The Banzer Plan
| Project Name : | The Banzer Plan |
|---|---|
| Inception Date: | 1975 |
The Banzer Plan was a covert 1975 strategy developed by Bolivia’s military regime under General Hugo Banzer with reported CIA financial support and collaboration, aimed at discrediting liberation theology and suppressing left-wing dissent within the Catholic Church. The plan targeted progressive clergy, including figures like Archbishop Jorge Manrique Hurtado, using tactics such as infiltrating church groups, fabricating scandals, planting false evidence, and compiling dossiers on priests and nuns associated with social justice movements.

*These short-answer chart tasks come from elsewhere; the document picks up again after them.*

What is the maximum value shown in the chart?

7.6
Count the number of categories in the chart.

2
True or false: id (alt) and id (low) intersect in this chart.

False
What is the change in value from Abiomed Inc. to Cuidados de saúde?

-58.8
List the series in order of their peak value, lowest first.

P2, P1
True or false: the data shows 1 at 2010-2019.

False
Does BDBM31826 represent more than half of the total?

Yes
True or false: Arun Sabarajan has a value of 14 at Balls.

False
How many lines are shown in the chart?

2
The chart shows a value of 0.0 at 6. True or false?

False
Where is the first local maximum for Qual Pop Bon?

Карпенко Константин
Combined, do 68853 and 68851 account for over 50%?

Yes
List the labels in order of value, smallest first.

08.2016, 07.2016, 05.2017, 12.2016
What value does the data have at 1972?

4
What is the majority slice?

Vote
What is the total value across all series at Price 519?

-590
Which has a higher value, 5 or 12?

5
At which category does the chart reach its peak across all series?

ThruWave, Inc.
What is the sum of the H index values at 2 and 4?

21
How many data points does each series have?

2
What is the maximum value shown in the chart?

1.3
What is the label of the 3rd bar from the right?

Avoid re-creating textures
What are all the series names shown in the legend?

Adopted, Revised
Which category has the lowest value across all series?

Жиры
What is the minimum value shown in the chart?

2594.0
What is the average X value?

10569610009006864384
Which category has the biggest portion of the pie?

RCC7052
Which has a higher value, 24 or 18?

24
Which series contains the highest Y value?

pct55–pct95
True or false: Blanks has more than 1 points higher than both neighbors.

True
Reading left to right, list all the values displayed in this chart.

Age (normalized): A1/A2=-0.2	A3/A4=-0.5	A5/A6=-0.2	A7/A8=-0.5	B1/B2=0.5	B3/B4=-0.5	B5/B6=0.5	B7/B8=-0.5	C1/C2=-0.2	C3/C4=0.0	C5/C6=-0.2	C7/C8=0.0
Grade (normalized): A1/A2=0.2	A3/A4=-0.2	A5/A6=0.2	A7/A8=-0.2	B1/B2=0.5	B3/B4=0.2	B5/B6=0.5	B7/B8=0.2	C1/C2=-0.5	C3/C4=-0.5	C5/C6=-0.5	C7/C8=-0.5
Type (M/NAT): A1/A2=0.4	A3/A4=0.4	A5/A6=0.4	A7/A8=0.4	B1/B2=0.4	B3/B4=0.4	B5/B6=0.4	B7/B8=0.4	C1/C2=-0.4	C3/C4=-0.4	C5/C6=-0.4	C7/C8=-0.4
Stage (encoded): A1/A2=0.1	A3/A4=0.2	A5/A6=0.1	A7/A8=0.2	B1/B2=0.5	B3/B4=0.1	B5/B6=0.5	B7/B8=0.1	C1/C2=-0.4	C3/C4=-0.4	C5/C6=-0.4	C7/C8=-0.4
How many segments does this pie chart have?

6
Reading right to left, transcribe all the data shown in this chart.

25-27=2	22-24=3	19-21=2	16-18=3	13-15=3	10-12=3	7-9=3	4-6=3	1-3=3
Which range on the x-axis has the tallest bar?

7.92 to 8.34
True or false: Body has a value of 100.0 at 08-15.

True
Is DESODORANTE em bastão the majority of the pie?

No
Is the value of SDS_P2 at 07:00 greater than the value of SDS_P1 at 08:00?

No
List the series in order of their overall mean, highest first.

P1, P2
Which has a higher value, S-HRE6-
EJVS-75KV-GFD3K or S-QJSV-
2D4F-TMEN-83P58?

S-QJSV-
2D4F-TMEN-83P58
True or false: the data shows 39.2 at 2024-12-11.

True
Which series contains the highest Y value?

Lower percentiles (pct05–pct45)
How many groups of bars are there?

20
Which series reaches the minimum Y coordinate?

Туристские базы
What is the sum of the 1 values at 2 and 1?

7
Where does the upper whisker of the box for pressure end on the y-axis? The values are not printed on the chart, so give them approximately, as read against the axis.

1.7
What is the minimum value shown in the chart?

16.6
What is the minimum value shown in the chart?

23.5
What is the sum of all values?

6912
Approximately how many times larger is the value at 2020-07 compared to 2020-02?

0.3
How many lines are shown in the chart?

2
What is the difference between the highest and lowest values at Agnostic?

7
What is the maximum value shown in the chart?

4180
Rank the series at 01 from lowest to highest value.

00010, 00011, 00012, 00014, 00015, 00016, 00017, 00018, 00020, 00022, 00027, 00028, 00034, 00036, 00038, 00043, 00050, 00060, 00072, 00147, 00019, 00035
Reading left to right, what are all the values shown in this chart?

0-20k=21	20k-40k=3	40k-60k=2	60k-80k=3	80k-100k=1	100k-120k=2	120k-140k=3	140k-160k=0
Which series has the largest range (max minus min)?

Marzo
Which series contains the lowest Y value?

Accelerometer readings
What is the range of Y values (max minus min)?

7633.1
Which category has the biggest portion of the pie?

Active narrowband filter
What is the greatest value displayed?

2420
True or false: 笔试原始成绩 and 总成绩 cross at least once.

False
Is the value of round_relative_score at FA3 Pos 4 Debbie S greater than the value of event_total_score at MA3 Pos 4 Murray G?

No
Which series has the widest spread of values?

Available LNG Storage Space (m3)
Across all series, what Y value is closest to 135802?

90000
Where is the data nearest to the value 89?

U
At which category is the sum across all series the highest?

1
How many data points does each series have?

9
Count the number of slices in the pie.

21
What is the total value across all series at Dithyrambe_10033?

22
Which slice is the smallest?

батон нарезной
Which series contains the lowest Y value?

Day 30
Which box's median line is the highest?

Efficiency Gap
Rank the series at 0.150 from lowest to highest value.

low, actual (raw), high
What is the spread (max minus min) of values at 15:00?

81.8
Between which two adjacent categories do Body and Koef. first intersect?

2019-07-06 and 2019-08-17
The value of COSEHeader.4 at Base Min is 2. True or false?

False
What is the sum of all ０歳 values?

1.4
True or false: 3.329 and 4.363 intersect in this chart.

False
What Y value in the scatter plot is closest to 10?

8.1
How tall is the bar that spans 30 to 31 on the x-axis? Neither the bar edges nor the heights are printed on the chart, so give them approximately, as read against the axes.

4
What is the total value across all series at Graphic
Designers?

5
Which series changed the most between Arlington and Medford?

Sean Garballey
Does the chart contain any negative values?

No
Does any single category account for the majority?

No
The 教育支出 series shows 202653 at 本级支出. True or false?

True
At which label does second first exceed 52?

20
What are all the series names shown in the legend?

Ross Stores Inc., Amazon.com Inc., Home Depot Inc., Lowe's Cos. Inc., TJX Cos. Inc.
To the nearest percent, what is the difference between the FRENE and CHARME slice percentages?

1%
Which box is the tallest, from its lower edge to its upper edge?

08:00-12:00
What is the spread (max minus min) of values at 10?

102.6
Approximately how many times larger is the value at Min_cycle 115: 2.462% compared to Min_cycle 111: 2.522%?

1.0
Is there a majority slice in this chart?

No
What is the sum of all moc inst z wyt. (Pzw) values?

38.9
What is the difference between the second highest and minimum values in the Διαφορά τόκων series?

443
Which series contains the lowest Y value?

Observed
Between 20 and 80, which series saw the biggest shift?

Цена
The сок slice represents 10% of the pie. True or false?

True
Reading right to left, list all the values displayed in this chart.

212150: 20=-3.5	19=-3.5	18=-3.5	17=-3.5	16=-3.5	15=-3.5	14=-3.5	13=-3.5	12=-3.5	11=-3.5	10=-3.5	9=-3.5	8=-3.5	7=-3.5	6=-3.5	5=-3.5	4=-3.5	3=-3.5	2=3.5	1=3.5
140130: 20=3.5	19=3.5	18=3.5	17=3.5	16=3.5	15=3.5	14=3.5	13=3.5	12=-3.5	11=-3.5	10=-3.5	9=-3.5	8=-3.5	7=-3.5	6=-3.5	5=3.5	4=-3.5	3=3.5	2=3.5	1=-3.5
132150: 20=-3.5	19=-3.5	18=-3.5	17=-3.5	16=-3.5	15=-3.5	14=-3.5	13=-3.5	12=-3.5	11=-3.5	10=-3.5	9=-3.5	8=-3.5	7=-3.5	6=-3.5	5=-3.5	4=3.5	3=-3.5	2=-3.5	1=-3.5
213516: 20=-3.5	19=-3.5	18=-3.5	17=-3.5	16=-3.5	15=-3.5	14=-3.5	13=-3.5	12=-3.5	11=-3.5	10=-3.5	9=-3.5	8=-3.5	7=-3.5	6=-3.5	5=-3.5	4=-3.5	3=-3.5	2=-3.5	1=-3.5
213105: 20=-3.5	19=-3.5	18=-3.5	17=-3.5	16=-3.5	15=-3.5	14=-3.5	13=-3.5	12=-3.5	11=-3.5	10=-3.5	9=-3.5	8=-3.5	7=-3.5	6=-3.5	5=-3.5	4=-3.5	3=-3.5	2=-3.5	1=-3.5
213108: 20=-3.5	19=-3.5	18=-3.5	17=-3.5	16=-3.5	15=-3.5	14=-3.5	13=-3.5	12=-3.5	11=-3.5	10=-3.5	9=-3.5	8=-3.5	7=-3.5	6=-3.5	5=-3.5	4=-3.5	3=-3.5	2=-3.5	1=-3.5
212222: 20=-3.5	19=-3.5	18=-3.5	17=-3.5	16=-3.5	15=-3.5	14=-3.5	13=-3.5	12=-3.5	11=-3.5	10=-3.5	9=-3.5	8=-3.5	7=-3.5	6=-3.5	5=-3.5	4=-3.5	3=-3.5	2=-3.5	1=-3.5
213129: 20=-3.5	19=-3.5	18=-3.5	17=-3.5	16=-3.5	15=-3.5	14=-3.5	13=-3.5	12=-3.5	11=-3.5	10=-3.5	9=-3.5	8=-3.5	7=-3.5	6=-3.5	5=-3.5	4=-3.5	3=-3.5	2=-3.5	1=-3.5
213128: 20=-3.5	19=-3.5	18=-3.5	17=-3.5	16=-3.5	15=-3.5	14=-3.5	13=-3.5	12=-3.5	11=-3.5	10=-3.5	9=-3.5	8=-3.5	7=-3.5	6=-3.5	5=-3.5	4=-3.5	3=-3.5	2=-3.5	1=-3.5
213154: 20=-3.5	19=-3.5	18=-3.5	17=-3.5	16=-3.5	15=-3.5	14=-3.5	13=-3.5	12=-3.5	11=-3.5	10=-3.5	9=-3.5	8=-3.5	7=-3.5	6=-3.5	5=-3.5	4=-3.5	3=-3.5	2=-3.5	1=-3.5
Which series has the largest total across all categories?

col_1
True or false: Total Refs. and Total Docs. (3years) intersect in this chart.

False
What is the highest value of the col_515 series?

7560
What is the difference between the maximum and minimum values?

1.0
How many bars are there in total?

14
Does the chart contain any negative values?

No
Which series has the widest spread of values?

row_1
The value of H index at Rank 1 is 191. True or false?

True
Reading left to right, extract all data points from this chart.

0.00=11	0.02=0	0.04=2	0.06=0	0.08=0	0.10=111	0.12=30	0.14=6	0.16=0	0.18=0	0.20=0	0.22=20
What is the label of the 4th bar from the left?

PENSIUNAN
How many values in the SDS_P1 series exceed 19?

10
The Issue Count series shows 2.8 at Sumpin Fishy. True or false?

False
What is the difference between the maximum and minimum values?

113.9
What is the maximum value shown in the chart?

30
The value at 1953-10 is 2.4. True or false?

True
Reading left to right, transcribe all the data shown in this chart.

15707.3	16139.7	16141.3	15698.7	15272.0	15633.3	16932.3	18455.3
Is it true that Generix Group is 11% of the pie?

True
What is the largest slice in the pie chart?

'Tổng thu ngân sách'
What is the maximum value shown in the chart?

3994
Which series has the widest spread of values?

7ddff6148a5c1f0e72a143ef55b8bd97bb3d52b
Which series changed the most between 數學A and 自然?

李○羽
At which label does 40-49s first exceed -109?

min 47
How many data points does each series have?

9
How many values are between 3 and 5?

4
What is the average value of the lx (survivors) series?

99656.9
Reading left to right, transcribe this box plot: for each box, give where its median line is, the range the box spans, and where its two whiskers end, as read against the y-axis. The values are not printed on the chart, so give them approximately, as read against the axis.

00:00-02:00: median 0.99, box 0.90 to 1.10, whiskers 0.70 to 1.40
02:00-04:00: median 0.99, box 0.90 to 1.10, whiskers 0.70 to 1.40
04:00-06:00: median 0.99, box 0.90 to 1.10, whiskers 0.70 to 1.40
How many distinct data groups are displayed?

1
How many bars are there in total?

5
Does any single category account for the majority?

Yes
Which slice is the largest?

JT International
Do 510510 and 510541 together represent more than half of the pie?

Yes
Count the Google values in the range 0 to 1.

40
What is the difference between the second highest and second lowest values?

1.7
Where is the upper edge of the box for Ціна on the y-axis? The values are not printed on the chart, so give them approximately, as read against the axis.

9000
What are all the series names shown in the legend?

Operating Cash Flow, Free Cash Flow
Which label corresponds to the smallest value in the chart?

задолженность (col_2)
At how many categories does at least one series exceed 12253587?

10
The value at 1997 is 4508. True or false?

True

CIA involvement is documented through multiple sources indicating that the U.S. intelligence agency supported the Bolivian Interior Ministry—described in some reports as a "subsidiary of the CIA"—in formulating the plan. This included funding anti-Marxist religious groups, supporting propaganda campaigns, and aiding in the surveillance and expulsion of foreign missionaries deemed subversive. The CIA also provided technological and logistical support to regional anti-communist efforts, consistent with broader Cold War operations like Operation Condor.
Regional impact followed when the Banzer Plan was presented at the 1977 Third Congress of the Latin American Anti-Communist Confederation in Paraguay, where it was adopted or adapted by ten Latin American governments. It led to widespread repression, including censorship of church media, raids on parishes, and assassinations—exemplified by death squads in El Salvador distributing leaflets urging citizens to “Kill a Priest,” culminating in the murder of Archbishop Óscar Romero.
While declassified documents confirm U.S. backing of anti-communist regimes and intelligence sharing, direct proof of CIA authorship of the Banzer Plan remains circumstantial, though its alignment with U.S. Cold War policy in Latin America is well established.